Louisiana has seen the number of English language learners (ELL) climb from 2.2 percent in 2013-2014 to 3.3 percent in 2015, according to the National Center for Education Statistics. The small ELL population in Louisiana struggles to graduate, while the total number of these learners in the state continues to grow. NPR shows Louisiana has one of the lowest graduation rates for ELLs.
The Louisiana Department of Education has a section on its website and library devoted to English Learners that provides guidance to educators working with this group.
How Louisiana Determines If a Student Needs ELL Services
The Education Commission of the States reports that Louisiana defines an ELL student "as a child who is working to learn a second language (English) while continuing to develop his or her first (or home) language."
What programs do Louisiana public schools have for ELLs? It varies based on the parish where the student attends school. First, the school identifies the students who need an ELL program.
Louisiana uses the following criteria to identify students who qualify for its ELL program:
- Is between 3 and 21 years old.
- Has spent less than a year at an English-speaking elementary or secondary school.
- Lists birthplace outside of the U.S. or native language is not English.
- Identifies as a Native American, Alaska Native or native of outlying areas and comes from a place where a language other than English has affected the child's proficiency in the English language.
- Comes from a location that primarily speaks a language other than English.
- Struggles to speak, read, write or understand English to the point that it may affect the child's ability to:
- Attain the minimum required score on state assessments.
- Thrive in classes where teachers give directions in English.
- Be a part of society.
English language learner programs in public schools aim to help students improve their ability to communicate in English. The Statistical Atlas shows the most common non-English languages spoken in Louisiana are French Creole, German, French, Arabic, Tagalog, Spanish, Chinese and Vietnamese.
How to Become an ELL Teacher in Louisiana
In Louisiana, parishes set the requirements rather than the state. Teachers of English to Speakers of Other Languages International Association (TESOL), an organization devoted to advancing ELL teaching, says that most teaching jobs in U.S. public schools require a teaching license in the subject being taught. Typically, this requires a license issued in the state where the teacher works. Moreover, TESOL indicates a bachelor's degree is required and some states now require a master's degree for licensure.

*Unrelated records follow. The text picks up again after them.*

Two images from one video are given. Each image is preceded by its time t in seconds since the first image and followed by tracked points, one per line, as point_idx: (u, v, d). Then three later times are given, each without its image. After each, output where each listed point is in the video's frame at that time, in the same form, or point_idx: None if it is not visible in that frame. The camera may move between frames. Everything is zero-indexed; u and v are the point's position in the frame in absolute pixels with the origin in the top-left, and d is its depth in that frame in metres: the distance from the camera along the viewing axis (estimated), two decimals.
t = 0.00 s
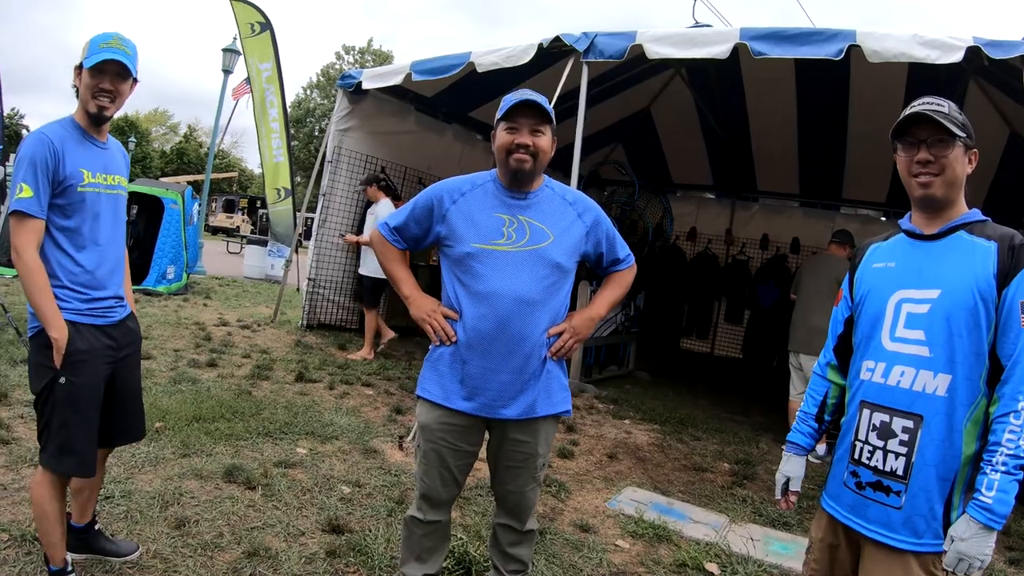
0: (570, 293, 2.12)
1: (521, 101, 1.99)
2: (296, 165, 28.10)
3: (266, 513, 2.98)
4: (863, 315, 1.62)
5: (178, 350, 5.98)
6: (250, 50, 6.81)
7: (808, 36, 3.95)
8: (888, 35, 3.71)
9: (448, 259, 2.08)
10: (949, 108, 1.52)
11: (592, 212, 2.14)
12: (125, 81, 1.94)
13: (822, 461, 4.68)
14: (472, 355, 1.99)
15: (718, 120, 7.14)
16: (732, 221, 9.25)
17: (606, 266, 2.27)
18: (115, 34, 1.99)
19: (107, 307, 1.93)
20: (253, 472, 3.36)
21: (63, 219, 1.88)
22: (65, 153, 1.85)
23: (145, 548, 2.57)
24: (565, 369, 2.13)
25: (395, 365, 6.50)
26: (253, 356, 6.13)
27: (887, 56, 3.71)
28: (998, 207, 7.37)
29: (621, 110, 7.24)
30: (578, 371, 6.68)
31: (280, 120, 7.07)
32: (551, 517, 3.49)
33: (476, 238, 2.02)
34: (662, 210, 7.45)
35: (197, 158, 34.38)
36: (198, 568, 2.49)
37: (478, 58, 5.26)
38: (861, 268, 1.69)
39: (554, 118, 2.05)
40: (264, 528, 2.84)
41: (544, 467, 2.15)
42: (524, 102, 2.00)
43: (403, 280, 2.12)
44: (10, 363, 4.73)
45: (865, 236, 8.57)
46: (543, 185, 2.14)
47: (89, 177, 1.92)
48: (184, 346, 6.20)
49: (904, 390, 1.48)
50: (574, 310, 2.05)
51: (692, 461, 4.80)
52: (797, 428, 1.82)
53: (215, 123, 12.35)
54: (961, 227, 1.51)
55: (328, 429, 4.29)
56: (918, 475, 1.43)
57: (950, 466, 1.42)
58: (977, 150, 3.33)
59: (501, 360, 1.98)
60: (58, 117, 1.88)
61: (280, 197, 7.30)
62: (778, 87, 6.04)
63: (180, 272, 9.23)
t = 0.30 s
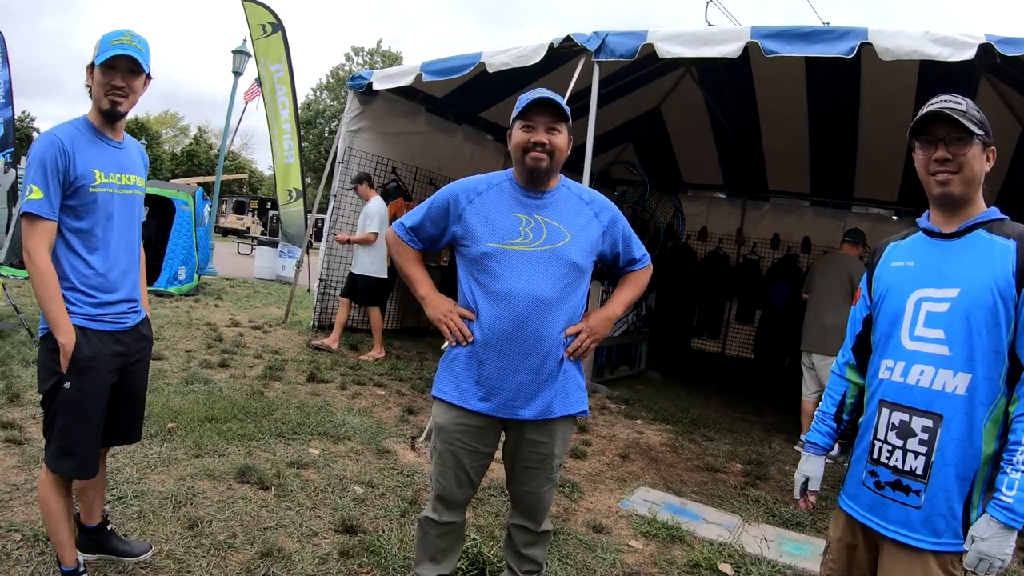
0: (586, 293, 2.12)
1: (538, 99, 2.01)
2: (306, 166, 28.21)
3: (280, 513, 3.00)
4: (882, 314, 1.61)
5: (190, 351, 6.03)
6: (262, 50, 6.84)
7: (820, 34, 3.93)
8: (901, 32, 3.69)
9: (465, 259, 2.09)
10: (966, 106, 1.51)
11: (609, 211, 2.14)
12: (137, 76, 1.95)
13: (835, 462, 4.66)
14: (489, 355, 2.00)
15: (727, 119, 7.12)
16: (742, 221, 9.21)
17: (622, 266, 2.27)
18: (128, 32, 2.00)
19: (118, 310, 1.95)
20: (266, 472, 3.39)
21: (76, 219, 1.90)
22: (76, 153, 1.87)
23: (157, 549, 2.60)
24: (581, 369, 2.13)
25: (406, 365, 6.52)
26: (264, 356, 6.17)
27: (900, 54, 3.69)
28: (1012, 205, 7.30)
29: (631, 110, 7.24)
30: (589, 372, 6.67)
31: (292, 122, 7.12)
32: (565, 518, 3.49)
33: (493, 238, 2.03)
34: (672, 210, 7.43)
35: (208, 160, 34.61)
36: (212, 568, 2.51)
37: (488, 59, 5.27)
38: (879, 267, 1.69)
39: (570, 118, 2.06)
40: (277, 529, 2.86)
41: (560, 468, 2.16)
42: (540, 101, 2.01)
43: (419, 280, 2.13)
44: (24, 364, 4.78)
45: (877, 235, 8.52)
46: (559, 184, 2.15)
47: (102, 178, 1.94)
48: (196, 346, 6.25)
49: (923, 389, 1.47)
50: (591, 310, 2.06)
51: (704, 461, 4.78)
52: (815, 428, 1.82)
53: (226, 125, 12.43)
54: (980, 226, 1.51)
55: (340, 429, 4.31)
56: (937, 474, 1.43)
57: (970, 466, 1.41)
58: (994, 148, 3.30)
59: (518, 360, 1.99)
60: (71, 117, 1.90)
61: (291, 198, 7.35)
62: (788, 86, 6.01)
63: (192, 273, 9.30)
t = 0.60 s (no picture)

Louisiana legislation and state board policy outline the requirements for becoming an ESL teacher. The two key requirements as covered in Section 667 of Bulletin 746: Louisiana Standards for State Certification of School Personnel are as follows:
- Possess a valid standard teaching certificate.
- Complete four courses for 12 hours of credit in the add-on ESL endorsement.
In Louisiana, there are three types of teaching authorizations and certifications. The correct one depends on the teacher's status and experience. After obtaining the ESL certification, teachers need to maintain certification by following the guidelines for renewal based on their certificate type.
Grantmakers for Education research indicates that English language learners comprise the fastest-growing population in American public schools. By 2020, half the students in public schools will not be native English speakers. Therefore, the need for ELL teachers will continue to increase.